Writer: Meredith Finch
Artist: David Finch
Inker: Richard Friend
Colorist: Sonia Oback
Publisher: DC Entertainment
I love Wonder Woman. She’s one of my favorite characters and she’s also one of the longest lasting. Meredith Finch and David Finch, along with Richard Friend and Sonia Oback, are coming onto the scene as the newest creative team in the Amazon’s long history, and what we get doesn’t quite take the cake.
There are a lot of people out there that are instantly comparing this to the run that came before, but that is irrelevant in this review and really should be in any critique of a new team’s effort. Meredith Finch’s Wonder Woman is going to be different and that’s exactly what we get here. She presents a Wonder Woman who doesn’t exactly have every aspect of her world handled. There is a well-placed scene where Aquaman calls her out, and it doesn’t play out on just calling her on that specific event. What we get looks to be a general commentary on what Wonder Woman has become in the New 52. I think this is an important thing to do because it takes what has come before and says “now here’s what I’m going to do.” I hope we get the Diana that Meredith has promised us in this first issue.

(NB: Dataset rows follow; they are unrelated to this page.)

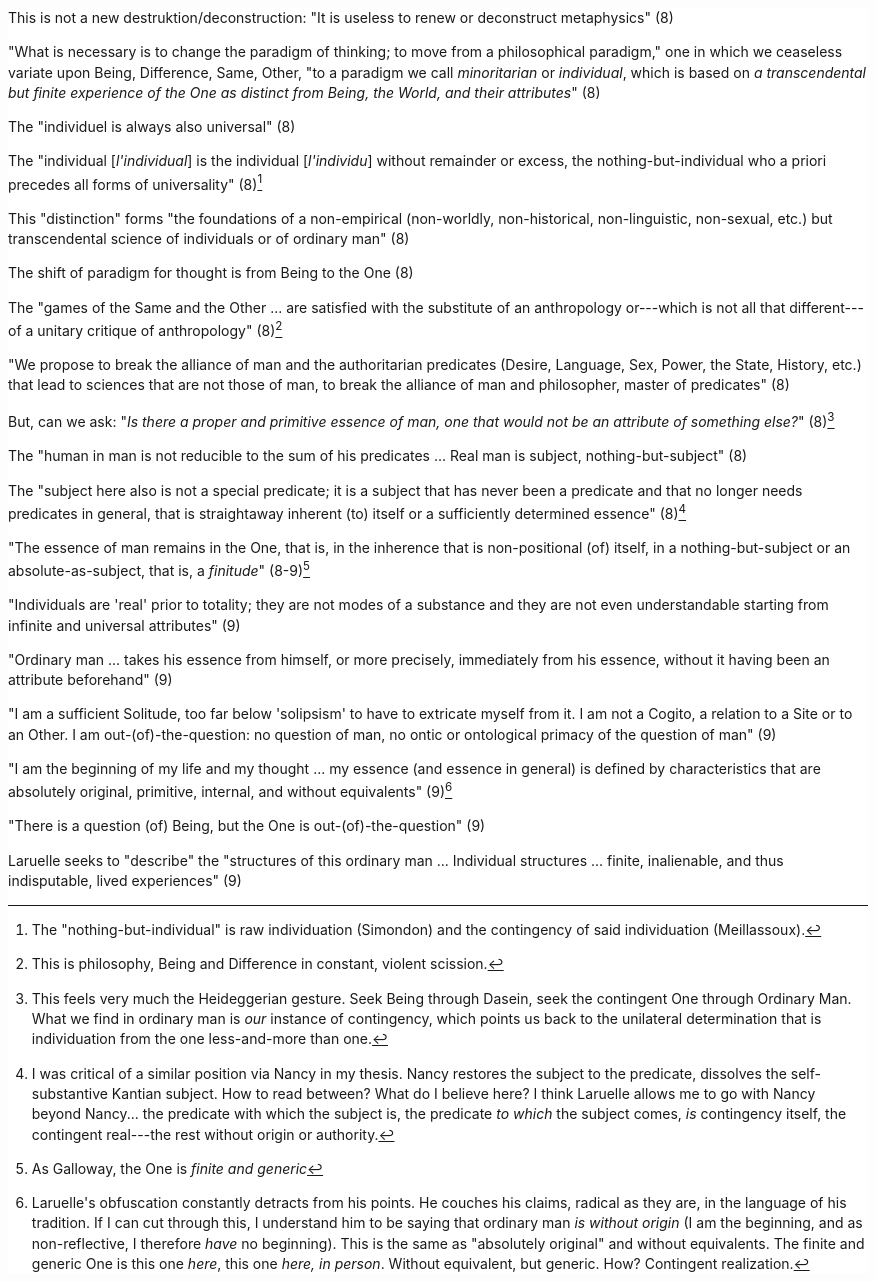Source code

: This is not a new destruktion/deconstruction: "It is useless to renew or deconstruct metaphysics" (8)

"What is necessary is to change the paradigm of thinking; to move from a philosophical paradigm," one in which we ceaseless variate upon Being, Difference, Same, Other, "to a paradigm we call *minoritarian* or *individual*, which is based on *a transcendental but finite experience of the One as distinct from Being, the World, and their attributes*" (8)

The "individuel is always also universal" (8)

The "individual [*l'individual*] is the individual [*l'individu*] without remainder or excess, the nothing-but-individual who a priori precedes all forms of universality" (8)[^14]

[^14]: The "nothing-but-individual" is raw individuation (Simondon) and the contingency of said individuation (Meillassoux).

This "distinction" forms "the foundations of a non-empirical (non-worldly, non-historical, non-linguistic, non-sexual, etc.) but transcendental science of individuals or of ordinary man" (8)

The shift of paradigm for thought is from Being to the One (8)

The "games of the Same and the Other ... are satisfied with the substitute of an anthropology or---which is not all that different---of a unitary critique of anthropology" (8)[^15]

[^15]: This is philosophy, Being and Difference in constant, violent scission.

"We propose to break the alliance of man and the authoritarian predicates (Desire, Language, Sex, Power, the State, History, etc.) that lead to sciences that are not those of man, to break the alliance of man and philosopher, master of predicates" (8)

But, can we ask: "*Is there a proper and primitive essence of man, one that would not be an attribute of something else?*" (8)[^16]

[^16]: This feels very much the Heideggerian gesture. Seek Being through Dasein, seek the contingent One through Ordinary Man. What we find in ordinary man is *our* instance of contingency, which points us back to the unilateral determination that is individuation from the one less-and-more than one.

The "human in man is not reducible to the sum of his predicates ... Real man is subject, nothing-but-subject" (8)

The "subject here also is not a special predicate; it is a subject that has never been a predicate and that no longer needs predicates in general, that is straightaway inherent (to) itself or a sufficiently determined essence" (8)[^17]

[^17]: I was critical of a similar position via Nancy in my thesis. Nancy restores the subject to the predicate, dissolves the self-substantive Kantian subject. How to read between? What do I believe here? I think Laruelle allows me to go with Nancy beyond Nancy... the predicate with which the subject is, the predicate *to which* the subject comes, *is* contingency itself, the contingent real---the rest without origin or authority.

"The essence of man remains in the One, that is, in the inherence that is non-positional (of) itself, in a nothing-but-subject or an absolute-as-subject, that is, a *finitude*" (8-9)[^18]

[^18]: As Galloway, the One is *finite and generic*

"Individuals are 'real' prior to totality; they are not modes of a substance and they are not even understandable starting from infinite and universal attributes" (9)

"Ordinary man ... takes his essence from himself, or more precisely, immediately from his essence, without it having been an attribute beforehand" (9)

"I am a sufficient Solitude, too far below 'solipsism' to have to extricate myself from it. I am not a Cogito, a relation to a Site or to an Other. I am out-(of)-the-question: no question of man, no ontic or ontological primacy of the question of man" (9)

"I am the beginning of my life and my thought ... my essence (and essence in general) is defined by characteristics that are absolutely original, primitive, internal, and without equivalents" (9)[^19]

[^19]: Laruelle's obfuscation constantly detracts from his points. He couches his claims, radical as they are, in the language of his tradition. If I can cut through this, I understand him to be saying that ordinary man *is without origin* (I am the beginning, and as non-reflective, I therefore *have* no beginning). This is the same as "absolutely original" and without equivalents. The finite and generic One is this one *here*, this one *here, in person*. Without equivalent, but generic. How? Contingent realization.

"There is a question (of) Being, but the One is out-(of)-the-question" (9)

Laruelle seeks to "describe" the "structures of this ordinary man ... Individual structures ... finite, inalienable, and thus indisputable, lived experiences" (9)


[^1]: This already has me thinking of Simondon and individuation.
[^2]: Great. Off to a characteristically sassy start.
[^3]: In Laruelle's *Philosophies of Difference*, these "Authorities" are described as "philosophical hallucinations of the One" (177ff.).
[^4]: Bio-graphy, life writing, evokes Mullarkey's Laruellian *diagrammatology* in Mullarkey, *Post-Continental Philosophy*.
[^5]: Intimating the implosion of empiricism and rationality in *Philosophies of Difference*.
[^6]: Okay, good, establishing right off the bat the *one=generic=finite=multiple* equation.
[^7]: It will be interesting to interread this with Simondon.
[^8]: This cradle is philosophical *scission*.
[^9]: This solitude is what I want to pursue through Kierkegaard/Levinas.
[^10]: Yes! This is some Kierkegaardian stuff right here. *Absolute particularity*.
[^11]: The gendered dimension of Laruelle's argument is hard to ignore. His solitary man seems very much a heroic figure, the stoic outlaw. Opposed to the android stands the ordinary man, stands in his essence. But what of the cyborg who was never, nor is ever, permitted to claim an essence? Laruelle + Haraway or Haraway *contra* Laruelle.
[^12]: That is, historical man, linguistical man, desiring man, etc.
[^13]: Emphasize: THE WHOLE IS NOT ALL.
[^20]: Radically contingent singularity.
[^21]: The one is finite and generic, which renders it non-unique. The one is *mere* contingency, the contingency of the preindividual less-and-more than individual, unilaterally determinative of the individual, exhausting itself in the last instance *in* the individual, but not yet have done so, as the last instance is still to come.
[^22]: That is, the inversion of *ressentiment*.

David Finch really creates the biggest problem with this because his art come into conflict with what Meredith seems to want to do. In every scene it seems as if Wonder Woman is frightened and scared. She looks entirely timid. It takes away the power we’re shown in words and makes it look like she doesn’t want to be there. There’s also the problem of the age he portrays her as. Looking around it’s said that Diana is only twenty-three. Even if that is still true, she looks fourteen and even that seems to change from page to page. If this is the work we get in this first issue then I have no confidence in what is to come.
Wonder Woman #36 gives us a look at the inner thoughts of Diana, but ultimate fails as it comes into conflict with its art.